Accident tragique à La Ronde

Le mystère persiste

06/07/2012 14h51 - Mise à jour 07/07/2012 14h36

Le tragique accident est survenu vers 13h30.
Photo: Michel Desbiens / Agence QMI
MONTRÉAL - Les circonstances entourant l'accident mortel survenu vendredi au parc d'attractions La Ronde demeurent nébuleuses.

L'identité de la victime, un employé du parc âgé de 67 ans, n'a pas encore été dévoilée. Il semble toutefois qu'il s'agisse d'un plombier qui aurait fait carrière à la Ville de Montréal pendant une trentaine d'années. Il travaillait maintenant de façon saisonnière pour La Ronde.

La Commission de la santé et de la sécurité au travail (CSST), qui a mené son enquête sur le site du drame vendredi soir, a maintenant quitté les lieux. Les résultats de cette enquête ne sont pas encore disponibles et plusieurs témoins doivent être rencontrés. Aucune conclusion n'a été tirée pour le moment.

La CSST traite la tragédie comme un accident de travail. Des sources policières n'écartent cependant pas la possibilité d'un suicide.

Une thèse que réfute catégoriquement le président du Syndicat des cols bleus de la Ville de Montréal, Michel Parent, qui connaissait bien la victime. «La thèse du suicide, je connais l'individu, c'est un très bon vivant, ça, je ne crois pas ça, je ne crois pas ça du tout, aucunement», a-t-il soutenu.

La mort de son ami l'a chaviré. «J'étais estomaqué, j'étais à terre quand je l'ai appris. J'ai de la misère à comprendre les circonstances, a-t-il dit. Ce que je pense qui est arrivé, c'est que dans les manèges de la sorte, souvent les gens vont échapper leur cellulaire, lunettes, casquette dans l'aire de jeu. Et on demande souvent aux employés d'aller les chercher si possible. Je pense qu'il a voulu rendre service à quelqu'un et en faisant ça, il ne s'est pas méfié du manège.»

Selon lui, l'homme de 67 ans était très consciencieux. Il avait une vaste expérience de travail dans le domaine et aucun incident ne lui était arrivé auparavant.

«C'est un accident déplorable. Il y a une procédure établie. Pour aller travailler dans ces zones-là, il faut absolument que le manège soit en arrêt, que le système électrique soit cadenassé avant qu'il y ait ouverture de la clôture pour donner accès à cet endroit-là.
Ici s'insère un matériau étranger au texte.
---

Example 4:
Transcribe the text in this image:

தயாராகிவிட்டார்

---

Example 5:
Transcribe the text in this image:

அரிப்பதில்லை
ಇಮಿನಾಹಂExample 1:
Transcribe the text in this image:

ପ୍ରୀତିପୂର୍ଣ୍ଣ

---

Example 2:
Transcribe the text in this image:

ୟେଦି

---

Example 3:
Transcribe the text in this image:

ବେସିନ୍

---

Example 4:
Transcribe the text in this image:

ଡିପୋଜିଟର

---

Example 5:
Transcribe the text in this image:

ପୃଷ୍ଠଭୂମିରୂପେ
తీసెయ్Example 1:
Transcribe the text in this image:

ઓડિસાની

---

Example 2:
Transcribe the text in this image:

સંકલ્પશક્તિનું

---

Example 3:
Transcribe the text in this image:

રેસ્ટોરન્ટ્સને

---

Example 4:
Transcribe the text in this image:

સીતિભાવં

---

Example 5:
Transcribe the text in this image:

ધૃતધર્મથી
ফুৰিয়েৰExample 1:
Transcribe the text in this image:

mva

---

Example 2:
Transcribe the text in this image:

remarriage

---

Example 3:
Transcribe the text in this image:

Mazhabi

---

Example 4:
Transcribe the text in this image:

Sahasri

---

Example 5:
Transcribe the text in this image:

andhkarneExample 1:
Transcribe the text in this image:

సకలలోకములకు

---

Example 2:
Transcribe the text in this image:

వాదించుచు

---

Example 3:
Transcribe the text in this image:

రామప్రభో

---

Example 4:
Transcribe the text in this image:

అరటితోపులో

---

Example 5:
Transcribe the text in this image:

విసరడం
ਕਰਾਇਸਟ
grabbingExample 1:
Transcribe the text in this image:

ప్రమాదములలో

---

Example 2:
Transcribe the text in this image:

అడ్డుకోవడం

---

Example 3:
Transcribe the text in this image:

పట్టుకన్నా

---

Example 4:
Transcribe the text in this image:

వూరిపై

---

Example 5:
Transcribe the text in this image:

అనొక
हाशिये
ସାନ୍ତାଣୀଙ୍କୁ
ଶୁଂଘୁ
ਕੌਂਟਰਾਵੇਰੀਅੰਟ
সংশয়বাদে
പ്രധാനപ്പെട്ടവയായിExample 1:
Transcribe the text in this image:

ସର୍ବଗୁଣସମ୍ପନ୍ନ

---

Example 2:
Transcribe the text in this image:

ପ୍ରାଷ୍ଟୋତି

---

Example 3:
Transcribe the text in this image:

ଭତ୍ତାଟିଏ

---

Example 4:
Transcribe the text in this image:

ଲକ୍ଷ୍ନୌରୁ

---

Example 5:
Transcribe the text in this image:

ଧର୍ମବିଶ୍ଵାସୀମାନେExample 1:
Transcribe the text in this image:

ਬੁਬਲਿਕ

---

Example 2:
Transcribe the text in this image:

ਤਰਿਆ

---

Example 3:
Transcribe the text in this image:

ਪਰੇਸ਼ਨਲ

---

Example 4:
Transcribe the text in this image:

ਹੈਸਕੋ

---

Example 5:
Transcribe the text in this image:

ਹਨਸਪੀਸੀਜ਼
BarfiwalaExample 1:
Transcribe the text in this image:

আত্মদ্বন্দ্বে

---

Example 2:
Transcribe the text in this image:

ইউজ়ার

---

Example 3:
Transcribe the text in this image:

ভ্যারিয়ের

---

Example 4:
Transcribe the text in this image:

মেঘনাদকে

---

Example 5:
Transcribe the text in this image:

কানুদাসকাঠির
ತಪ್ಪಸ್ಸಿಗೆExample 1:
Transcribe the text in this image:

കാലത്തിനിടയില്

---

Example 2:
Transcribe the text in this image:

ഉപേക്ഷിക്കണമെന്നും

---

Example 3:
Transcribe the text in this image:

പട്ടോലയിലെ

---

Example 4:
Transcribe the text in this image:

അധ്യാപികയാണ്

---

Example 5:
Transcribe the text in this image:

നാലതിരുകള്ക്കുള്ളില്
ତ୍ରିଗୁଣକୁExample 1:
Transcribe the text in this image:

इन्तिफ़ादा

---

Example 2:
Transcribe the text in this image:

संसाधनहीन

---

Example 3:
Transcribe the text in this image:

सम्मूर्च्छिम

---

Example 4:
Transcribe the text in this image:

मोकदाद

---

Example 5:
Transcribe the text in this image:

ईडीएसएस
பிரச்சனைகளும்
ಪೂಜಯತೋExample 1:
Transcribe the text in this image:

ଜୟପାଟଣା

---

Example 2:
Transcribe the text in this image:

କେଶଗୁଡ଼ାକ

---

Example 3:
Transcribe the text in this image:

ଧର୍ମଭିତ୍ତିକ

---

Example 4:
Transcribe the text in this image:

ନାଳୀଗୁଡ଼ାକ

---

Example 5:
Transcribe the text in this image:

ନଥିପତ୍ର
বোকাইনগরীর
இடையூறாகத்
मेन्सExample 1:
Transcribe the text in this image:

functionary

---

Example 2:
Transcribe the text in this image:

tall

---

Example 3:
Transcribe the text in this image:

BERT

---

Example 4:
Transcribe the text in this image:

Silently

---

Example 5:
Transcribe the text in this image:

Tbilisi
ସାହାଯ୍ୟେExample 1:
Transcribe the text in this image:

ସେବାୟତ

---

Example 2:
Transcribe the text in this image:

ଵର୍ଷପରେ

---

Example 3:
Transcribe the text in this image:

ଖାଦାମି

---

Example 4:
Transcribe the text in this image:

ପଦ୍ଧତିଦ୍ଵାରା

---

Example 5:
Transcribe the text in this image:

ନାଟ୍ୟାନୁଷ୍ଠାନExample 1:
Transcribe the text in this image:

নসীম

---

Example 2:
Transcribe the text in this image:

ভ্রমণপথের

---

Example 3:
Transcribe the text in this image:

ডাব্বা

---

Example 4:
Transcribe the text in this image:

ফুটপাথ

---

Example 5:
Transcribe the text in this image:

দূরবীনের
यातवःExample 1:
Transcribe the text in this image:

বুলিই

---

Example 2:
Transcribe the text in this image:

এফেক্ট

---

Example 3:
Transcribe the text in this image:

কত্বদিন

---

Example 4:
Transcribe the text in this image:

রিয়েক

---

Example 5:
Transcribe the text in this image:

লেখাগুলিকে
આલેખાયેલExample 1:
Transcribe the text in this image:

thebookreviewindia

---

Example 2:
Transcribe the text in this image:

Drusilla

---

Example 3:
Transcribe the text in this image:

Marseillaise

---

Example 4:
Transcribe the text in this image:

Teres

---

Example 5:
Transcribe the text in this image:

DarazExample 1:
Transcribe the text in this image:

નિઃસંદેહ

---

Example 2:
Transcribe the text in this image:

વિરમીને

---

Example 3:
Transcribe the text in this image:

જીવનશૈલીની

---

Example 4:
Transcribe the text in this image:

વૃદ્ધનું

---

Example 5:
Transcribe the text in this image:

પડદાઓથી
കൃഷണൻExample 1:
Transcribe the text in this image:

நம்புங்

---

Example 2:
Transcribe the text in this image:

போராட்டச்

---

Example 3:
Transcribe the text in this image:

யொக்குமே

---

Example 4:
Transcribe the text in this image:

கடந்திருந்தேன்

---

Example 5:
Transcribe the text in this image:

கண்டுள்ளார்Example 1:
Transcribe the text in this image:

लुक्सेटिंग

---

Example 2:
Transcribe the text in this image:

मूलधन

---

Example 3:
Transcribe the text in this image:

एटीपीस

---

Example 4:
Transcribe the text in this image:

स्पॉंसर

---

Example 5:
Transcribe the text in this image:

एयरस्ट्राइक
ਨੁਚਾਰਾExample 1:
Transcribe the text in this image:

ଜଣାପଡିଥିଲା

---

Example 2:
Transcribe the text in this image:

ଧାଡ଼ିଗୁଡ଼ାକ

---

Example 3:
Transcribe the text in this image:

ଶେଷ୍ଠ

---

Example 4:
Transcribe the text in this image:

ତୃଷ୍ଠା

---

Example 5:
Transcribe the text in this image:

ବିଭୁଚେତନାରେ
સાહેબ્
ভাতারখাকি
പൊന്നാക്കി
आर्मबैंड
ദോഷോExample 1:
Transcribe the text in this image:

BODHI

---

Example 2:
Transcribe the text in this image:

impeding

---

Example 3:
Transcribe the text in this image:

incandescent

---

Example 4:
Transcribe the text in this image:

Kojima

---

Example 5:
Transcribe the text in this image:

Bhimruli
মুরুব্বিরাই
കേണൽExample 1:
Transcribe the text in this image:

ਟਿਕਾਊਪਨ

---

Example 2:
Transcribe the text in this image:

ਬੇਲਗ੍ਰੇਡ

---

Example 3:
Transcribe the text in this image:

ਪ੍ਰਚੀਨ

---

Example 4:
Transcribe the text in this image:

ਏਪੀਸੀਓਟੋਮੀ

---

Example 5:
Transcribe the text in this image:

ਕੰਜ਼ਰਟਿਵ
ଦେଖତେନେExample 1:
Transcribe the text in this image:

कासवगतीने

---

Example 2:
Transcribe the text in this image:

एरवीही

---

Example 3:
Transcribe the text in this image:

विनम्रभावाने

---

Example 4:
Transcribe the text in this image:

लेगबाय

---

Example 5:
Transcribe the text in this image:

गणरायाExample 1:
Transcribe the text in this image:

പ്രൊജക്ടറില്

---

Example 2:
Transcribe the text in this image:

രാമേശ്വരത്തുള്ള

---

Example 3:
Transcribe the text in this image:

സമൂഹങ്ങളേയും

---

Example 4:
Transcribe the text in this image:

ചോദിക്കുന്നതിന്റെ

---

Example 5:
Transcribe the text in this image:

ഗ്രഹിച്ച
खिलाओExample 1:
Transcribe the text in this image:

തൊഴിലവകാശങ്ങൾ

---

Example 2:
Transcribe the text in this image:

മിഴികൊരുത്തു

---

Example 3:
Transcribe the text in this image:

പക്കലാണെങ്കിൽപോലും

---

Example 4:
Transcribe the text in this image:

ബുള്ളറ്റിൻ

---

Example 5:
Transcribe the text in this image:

Il connaissait assurément toute cette procédure.»

Accident mystérieux

Vers 13h30 vendredi, l'homme — qui se trouvait dans la zone de sécurité restreinte verrouillée — a été heurté à mort par la rame du manège le Vampire, dans laquelle se trouvaient plusieurs personnes.

Charles Noiseux était l'une d'elles. Selon lui, l'homme faisait dos au manège lorsque l'impact est survenu et ne semblait pas avoir d'outils sur lui.

«Je l'ai vu passer à ma gauche en dessous du wagon, a-t-il raconté. Et ensuite lorsqu'on est repassé au-dessus de la scène, je l'ai vu à terre avec du sang...»

Que faisait donc cet homme dans cette zone à l'accès restreint? L'enquête se poursuit.